**EXCERPTED RECORDS:**
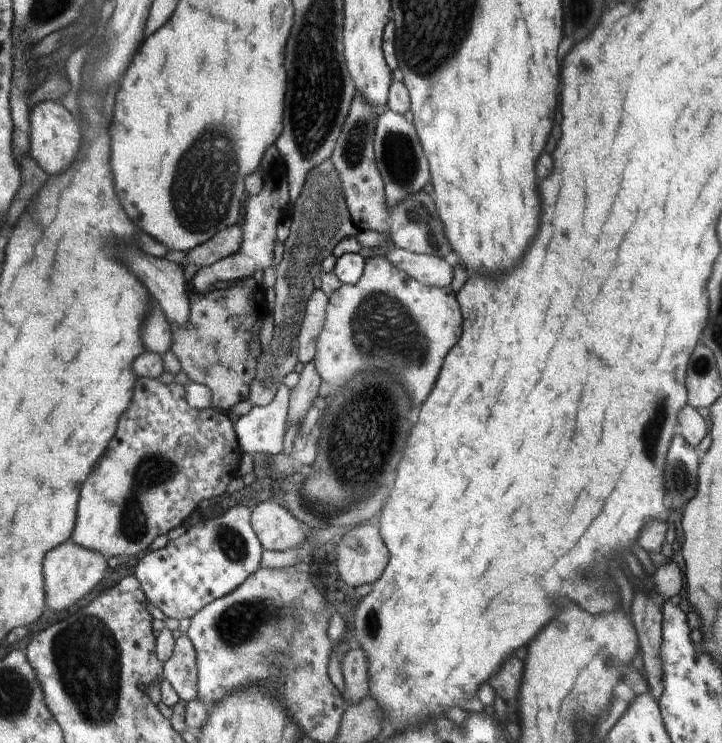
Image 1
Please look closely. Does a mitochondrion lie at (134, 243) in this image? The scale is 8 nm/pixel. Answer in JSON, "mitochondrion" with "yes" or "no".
{"mitochondrion":"no"}

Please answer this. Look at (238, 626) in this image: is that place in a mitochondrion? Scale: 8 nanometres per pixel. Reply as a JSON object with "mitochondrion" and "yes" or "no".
{"mitochondrion":"yes"}

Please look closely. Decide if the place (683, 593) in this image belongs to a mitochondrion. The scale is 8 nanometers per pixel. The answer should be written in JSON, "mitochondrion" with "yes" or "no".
{"mitochondrion":"no"}

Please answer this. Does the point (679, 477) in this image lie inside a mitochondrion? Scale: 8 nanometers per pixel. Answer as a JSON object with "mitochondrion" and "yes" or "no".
{"mitochondrion":"yes"}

**EXERCISE DIRECTIONS:**
Return the material above verbatim. Pictures are to be excluded.

**TASK OUTPUT:**
Image 1
Please look closely. Does a mitochondrion lie at (134, 243) in this image? The scale is 8 nm/pixel. Answer in JSON, "mitochondrion" with "yes" or "no".
{"mitochondrion":"no"}

Please answer this. Look at (238, 626) in this image: is that place in a mitochondrion? Scale: 8 nanometres per pixel. Reply as a JSON object with "mitochondrion" and "yes" or "no".
{"mitochondrion":"yes"}

Please look closely. Decide if the place (683, 593) in this image belongs to a mitochondrion. The scale is 8 nanometers per pixel. The answer should be written in JSON, "mitochondrion" with "yes" or "no".
{"mitochondrion":"no"}

Please answer this. Does the point (679, 477) in this image lie inside a mitochondrion? Scale: 8 nanometers per pixel. Answer as a JSON object with "mitochondrion" and "yes" or "no".
{"mitochondrion":"yes"}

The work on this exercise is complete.